Trolling rapalas is pretty common up here in walleye world. As @VolFan said, a longer lighter leader will help the presentation. I prefer to run them off a 3 way swivel with weight determined by depth. @Tucson are you trying to cast this?

I am but not too successfully. That's why I eliminated the 3-way swivel approach. It's more of a lob cast so distance is affected.

How do you present this combination?

  • Author
On 3/8/2026 at 3:21 AM, IYAOYAS said:

And here I thought I was some kind of genius rigging crankbaits and jerkbaits on a carolina rig. Been doing it for years and here I thought it was my secret sauce. 😂

Outstanding video, thanks Glen and thanks for the repost.

21 minutes ago, Tucson said:

I am but not too successfully. That's why I eliminated the 3-way swivel approach. It's more of a lob cast so distance is affected.

How do you present this combination?

We troll them. As in two lines per angler out the back of the boat. Lots of guys have switched to doing this with their trolling motor but historically people would have a smaller outboard kicker they would use. The real trick is getting your bait at the right depth. The guys who get really into it will have computer controlled down riggers, planer boards, dipsy divers, bottom bouncers and more to put the baits in different parts of the water column.

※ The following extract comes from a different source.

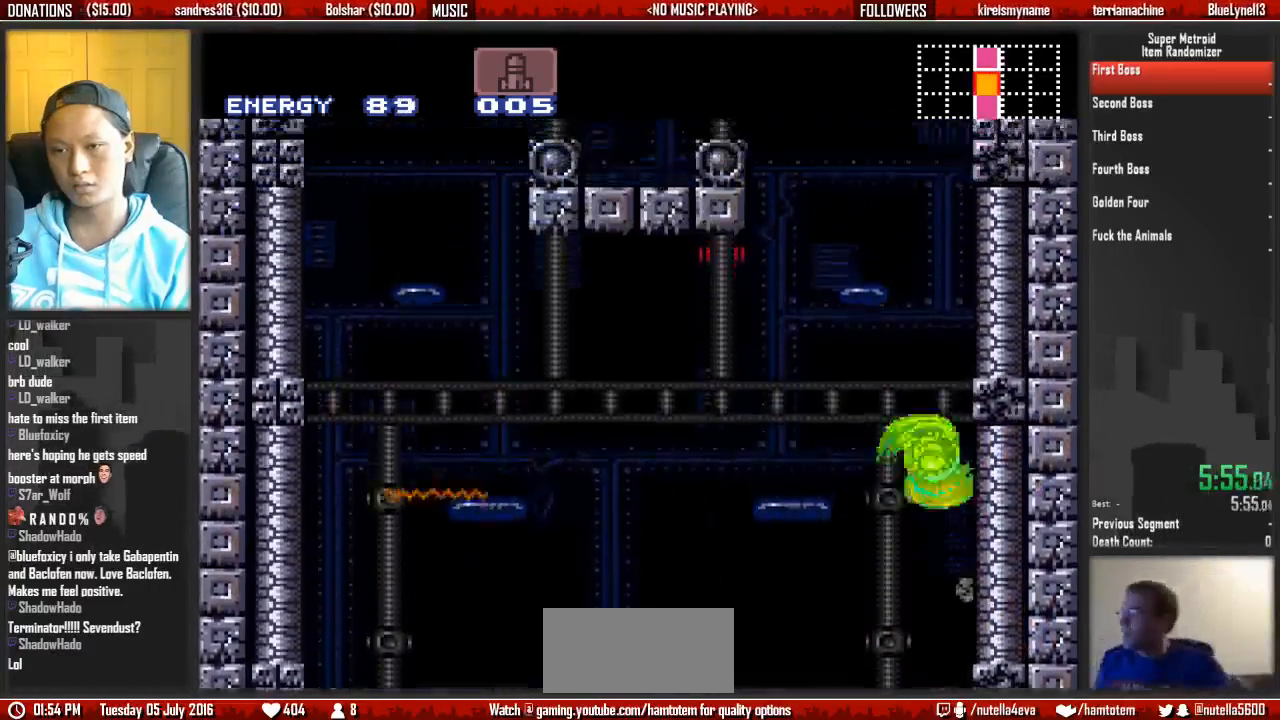
{"buttons": ["R1"], "events": [[133, "DPAD_LEFT", "down"], [133, "DPAD_RIGHT", "up"], [450, "A", "up"], [450, "DPAD_LEFT", "up"], [450, "R1", "down"]]}
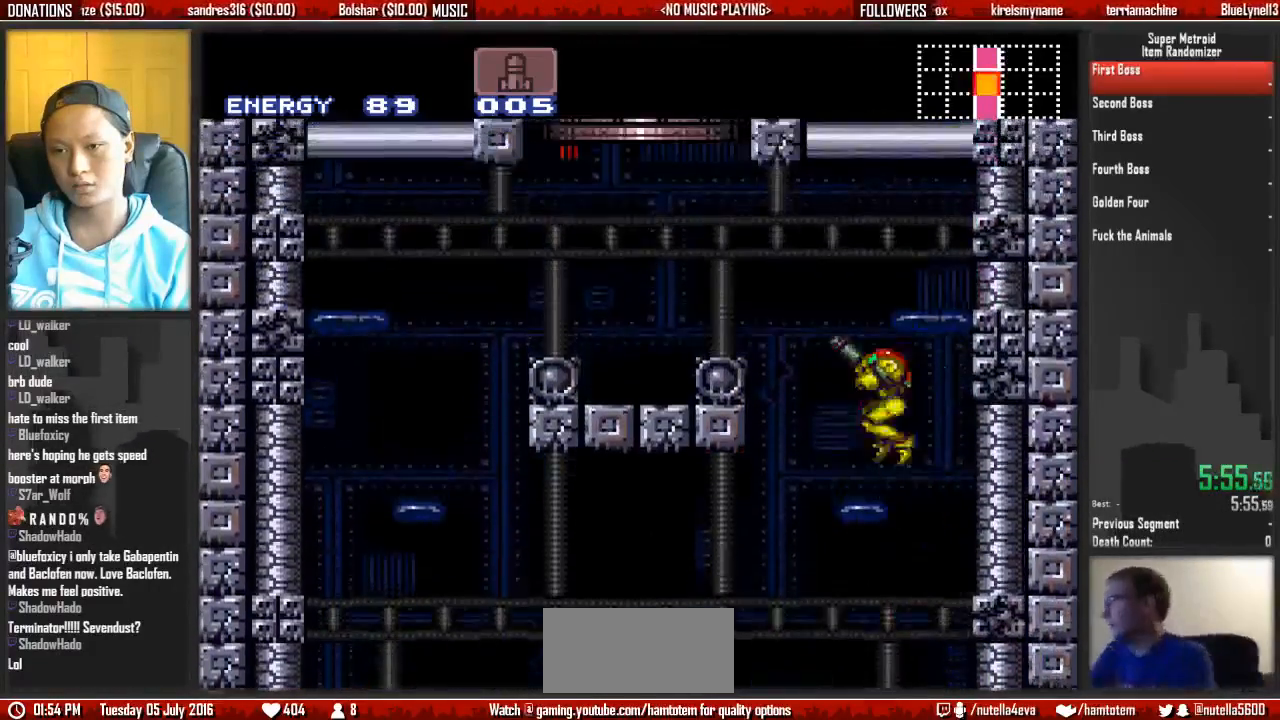
{"buttons": ["DPAD_LEFT"], "events": [[33, "X", "down"], [100, "DPAD_LEFT", "down"], [100, "R1", "up"], [100, "X", "up"], [267, "B", "down"], [333, "A", "down"], [333, "B", "up"], [500, "A", "up"]]}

I only troll a little so all that stuff is too much for me. I use the guideline of 1oz@1mph=10 ft.

  • Author
On 3/18/2026 at 9:00 AM, MontanaBasser said:

We troll them. As in two lines per angler out the back of the boat. Lots of guys have switched to doing this with their trolling motor but historically people would have a smaller outboard kicker they would use. The real trick is getting your bait at the right depth. The guys who get really into it will have computer controlled down riggers, planer boards, dipsy divers, bottom bouncers and more to put the baits in different parts of the water column.

I only troll a little so all that stuff is too much for me. I use the guideline of 1oz@1mph=10 ft.

Trolling with a 3-way makes a lot more sense. That's why I defaulted to a pegged bullet weight for casting.

2 hours ago, Tucson said:

Trolling with a 3-way makes a lot more sense. That's why I defaulted to a pegged bullet weight for casting.

I agree. I I've seen rigging diagrams for surf casting 3 way rigs and it sounds like snarle city to me. I think they may be using a thick enough line to avoid it. Even when trolling I have to be careful to let out line slowly or your bait can foul. You don't see the ability to back reel on many spinning reels these days, but one of the OG uses of the back reel function on a spinning reel was for letting out trolling line.